══ Extracted records ══
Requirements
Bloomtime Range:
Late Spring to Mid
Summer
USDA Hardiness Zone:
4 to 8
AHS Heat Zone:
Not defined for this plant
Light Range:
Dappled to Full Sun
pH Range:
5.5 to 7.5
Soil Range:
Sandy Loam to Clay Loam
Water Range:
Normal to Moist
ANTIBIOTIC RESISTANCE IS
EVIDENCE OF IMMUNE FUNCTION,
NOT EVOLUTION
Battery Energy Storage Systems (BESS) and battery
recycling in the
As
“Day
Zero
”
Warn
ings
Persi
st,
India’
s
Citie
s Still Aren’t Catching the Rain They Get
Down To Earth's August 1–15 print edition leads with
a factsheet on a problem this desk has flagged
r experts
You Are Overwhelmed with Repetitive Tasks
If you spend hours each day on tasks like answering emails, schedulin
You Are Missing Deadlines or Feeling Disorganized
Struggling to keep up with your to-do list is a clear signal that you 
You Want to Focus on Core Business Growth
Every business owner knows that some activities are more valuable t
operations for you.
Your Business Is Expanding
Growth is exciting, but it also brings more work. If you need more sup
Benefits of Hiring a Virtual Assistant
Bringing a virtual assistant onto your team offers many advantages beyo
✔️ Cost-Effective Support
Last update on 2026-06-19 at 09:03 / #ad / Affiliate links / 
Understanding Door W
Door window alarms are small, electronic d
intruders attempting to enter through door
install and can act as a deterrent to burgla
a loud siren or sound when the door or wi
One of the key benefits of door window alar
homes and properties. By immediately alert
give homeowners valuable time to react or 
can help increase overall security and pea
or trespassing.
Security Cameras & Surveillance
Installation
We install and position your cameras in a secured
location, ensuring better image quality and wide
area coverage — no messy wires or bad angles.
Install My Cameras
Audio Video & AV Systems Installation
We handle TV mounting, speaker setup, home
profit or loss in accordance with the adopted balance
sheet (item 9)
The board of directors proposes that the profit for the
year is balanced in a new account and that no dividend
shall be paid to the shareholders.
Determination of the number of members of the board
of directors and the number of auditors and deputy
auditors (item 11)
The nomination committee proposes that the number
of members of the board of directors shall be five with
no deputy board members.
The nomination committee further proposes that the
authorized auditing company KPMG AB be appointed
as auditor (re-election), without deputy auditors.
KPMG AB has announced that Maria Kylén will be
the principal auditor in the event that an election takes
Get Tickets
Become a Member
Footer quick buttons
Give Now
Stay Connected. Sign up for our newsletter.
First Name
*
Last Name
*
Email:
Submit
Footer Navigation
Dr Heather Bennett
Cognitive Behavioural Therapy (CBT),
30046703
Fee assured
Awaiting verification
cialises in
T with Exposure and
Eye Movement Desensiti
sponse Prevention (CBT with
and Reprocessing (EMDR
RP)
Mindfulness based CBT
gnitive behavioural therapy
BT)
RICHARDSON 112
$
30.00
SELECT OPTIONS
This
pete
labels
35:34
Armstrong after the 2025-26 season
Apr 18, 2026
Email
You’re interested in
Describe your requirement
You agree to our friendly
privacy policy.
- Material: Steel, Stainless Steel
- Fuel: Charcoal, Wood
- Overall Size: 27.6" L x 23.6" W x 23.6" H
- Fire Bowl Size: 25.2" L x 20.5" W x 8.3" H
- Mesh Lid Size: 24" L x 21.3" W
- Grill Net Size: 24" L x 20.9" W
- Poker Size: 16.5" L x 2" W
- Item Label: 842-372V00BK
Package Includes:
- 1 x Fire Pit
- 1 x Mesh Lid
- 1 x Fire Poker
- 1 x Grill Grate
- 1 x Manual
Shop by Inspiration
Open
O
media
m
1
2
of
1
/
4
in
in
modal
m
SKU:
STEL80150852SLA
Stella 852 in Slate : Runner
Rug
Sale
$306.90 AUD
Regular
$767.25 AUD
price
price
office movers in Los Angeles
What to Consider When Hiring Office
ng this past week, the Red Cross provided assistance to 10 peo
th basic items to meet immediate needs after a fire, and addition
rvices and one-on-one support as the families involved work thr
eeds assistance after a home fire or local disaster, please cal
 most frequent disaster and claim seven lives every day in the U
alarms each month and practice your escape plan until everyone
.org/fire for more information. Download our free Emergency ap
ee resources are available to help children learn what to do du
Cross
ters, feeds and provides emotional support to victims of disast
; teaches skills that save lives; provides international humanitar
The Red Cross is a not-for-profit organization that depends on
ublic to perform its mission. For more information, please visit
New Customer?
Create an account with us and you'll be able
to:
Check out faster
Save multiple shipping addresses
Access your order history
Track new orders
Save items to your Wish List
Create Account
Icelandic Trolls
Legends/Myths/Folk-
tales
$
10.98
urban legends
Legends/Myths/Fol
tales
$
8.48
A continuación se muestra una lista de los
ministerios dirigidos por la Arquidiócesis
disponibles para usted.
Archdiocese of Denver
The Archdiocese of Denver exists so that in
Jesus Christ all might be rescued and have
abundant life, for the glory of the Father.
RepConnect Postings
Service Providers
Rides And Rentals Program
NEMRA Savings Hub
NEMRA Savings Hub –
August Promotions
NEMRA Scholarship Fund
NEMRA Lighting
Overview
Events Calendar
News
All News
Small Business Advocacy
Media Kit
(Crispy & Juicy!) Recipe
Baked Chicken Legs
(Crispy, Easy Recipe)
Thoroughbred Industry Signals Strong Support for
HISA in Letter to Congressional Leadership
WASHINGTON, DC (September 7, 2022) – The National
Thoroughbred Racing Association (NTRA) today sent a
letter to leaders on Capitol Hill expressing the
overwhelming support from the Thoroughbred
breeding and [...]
═══
Rewrite the data above, changing each occurrence of "Thoroughbred" to "Standardbred" and leaving everything else the same.

» **Result**:
Requirements
Bloomtime Range:
Late Spring to Mid
Summer
USDA Hardiness Zone:
4 to 8
AHS Heat Zone:
Not defined for this plant
Light Range:
Dappled to Full Sun
pH Range:
5.5 to 7.5
Soil Range:
Sandy Loam to Clay Loam
Water Range:
Normal to Moist
ANTIBIOTIC RESISTANCE IS
EVIDENCE OF IMMUNE FUNCTION,
NOT EVOLUTION
Battery Energy Storage Systems (BESS) and battery
recycling in the
As
“Day
Zero
”
Warn
ings
Persi
st,
India’
s
Citie
s Still Aren’t Catching the Rain They Get
Down To Earth's August 1–15 print edition leads with
a factsheet on a problem this desk has flagged
r experts
You Are Overwhelmed with Repetitive Tasks
If you spend hours each day on tasks like answering emails, schedulin
You Are Missing Deadlines or Feeling Disorganized
Struggling to keep up with your to-do list is a clear signal that you 
You Want to Focus on Core Business Growth
Every business owner knows that some activities are more valuable t
operations for you.
Your Business Is Expanding
Growth is exciting, but it also brings more work. If you need more sup
Benefits of Hiring a Virtual Assistant
Bringing a virtual assistant onto your team offers many advantages beyo
✔️ Cost-Effective Support
Last update on 2026-06-19 at 09:03 / #ad / Affiliate links / 
Understanding Door W
Door window alarms are small, electronic d
intruders attempting to enter through door
install and can act as a deterrent to burgla
a loud siren or sound when the door or wi
One of the key benefits of door window alar
homes and properties. By immediately alert
give homeowners valuable time to react or 
can help increase overall security and pea
or trespassing.
Security Cameras & Surveillance
Installation
We install and position your cameras in a secured
location, ensuring better image quality and wide
area coverage — no messy wires or bad angles.
Install My Cameras
Audio Video & AV Systems Installation
We handle TV mounting, speaker setup, home
profit or loss in accordance with the adopted balance
sheet (item 9)
The board of directors proposes that the profit for the
year is balanced in a new account and that no dividend
shall be paid to the shareholders.
Determination of the number of members of the board
of directors and the number of auditors and deputy
auditors (item 11)
The nomination committee proposes that the number
of members of the board of directors shall be five with
no deputy board members.
The nomination committee further proposes that the
authorized auditing company KPMG AB be appointed
as auditor (re-election), without deputy auditors.
KPMG AB has announced that Maria Kylén will be
the principal auditor in the event that an election takes
Get Tickets
Become a Member
Footer quick buttons
Give Now
Stay Connected. Sign up for our newsletter.
First Name
*
Last Name
*
Email:
Submit
Footer Navigation
Dr Heather Bennett
Cognitive Behavioural Therapy (CBT),
30046703
Fee assured
Awaiting verification
cialises in
T with Exposure and
Eye Movement Desensiti
sponse Prevention (CBT with
and Reprocessing (EMDR
RP)
Mindfulness based CBT
gnitive behavioural therapy
BT)
RICHARDSON 112
$
30.00
SELECT OPTIONS
This
pete
labels
35:34
Armstrong after the 2025-26 season
Apr 18, 2026
Email
You’re interested in
Describe your requirement
You agree to our friendly
privacy policy.
- Material: Steel, Stainless Steel
- Fuel: Charcoal, Wood
- Overall Size: 27.6" L x 23.6" W x 23.6" H
- Fire Bowl Size: 25.2" L x 20.5" W x 8.3" H
- Mesh Lid Size: 24" L x 21.3" W
- Grill Net Size: 24" L x 20.9" W
- Poker Size: 16.5" L x 2" W
- Item Label: 842-372V00BK
Package Includes:
- 1 x Fire Pit
- 1 x Mesh Lid
- 1 x Fire Poker
- 1 x Grill Grate
- 1 x Manual
Shop by Inspiration
Open
O
media
m
1
2
of
1
/
4
in
in
modal
m
SKU:
STEL80150852SLA
Stella 852 in Slate : Runner
Rug
Sale
$306.90 AUD
Regular
$767.25 AUD
price
price
office movers in Los Angeles
What to Consider When Hiring Office
ng this past week, the Red Cross provided assistance to 10 peo
th basic items to meet immediate needs after a fire, and addition
rvices and one-on-one support as the families involved work thr
eeds assistance after a home fire or local disaster, please cal
 most frequent disaster and claim seven lives every day in the U
alarms each month and practice your escape plan until everyone
.org/fire for more information. Download our free Emergency ap
ee resources are available to help children learn what to do du
Cross
ters, feeds and provides emotional support to victims of disast
; teaches skills that save lives; provides international humanitar
The Red Cross is a not-for-profit organization that depends on
ublic to perform its mission. For more information, please visit
New Customer?
Create an account with us and you'll be able
to:
Check out faster
Save multiple shipping addresses
Access your order history
Track new orders
Save items to your Wish List
Create Account
Icelandic Trolls
Legends/Myths/Folk-
tales
$
10.98
urban legends
Legends/Myths/Fol
tales
$
8.48
A continuación se muestra una lista de los
ministerios dirigidos por la Arquidiócesis
disponibles para usted.
Archdiocese of Denver
The Archdiocese of Denver exists so that in
Jesus Christ all might be rescued and have
abundant life, for the glory of the Father.
RepConnect Postings
Service Providers
Rides And Rentals Program
NEMRA Savings Hub
NEMRA Savings Hub –
August Promotions
NEMRA Scholarship Fund
NEMRA Lighting
Overview
Events Calendar
News
All News
Small Business Advocacy
Media Kit
(Crispy & Juicy!) Recipe
Baked Chicken Legs
(Crispy, Easy Recipe)
Standardbred Industry Signals Strong Support for
HISA in Letter to Congressional Leadership
WASHINGTON, DC (September 7, 2022) – The National
Standardbred Racing Association (NTRA) today sent a
letter to leaders on Capitol Hill expressing the
overwhelming support from the Standardbred
breeding and [...]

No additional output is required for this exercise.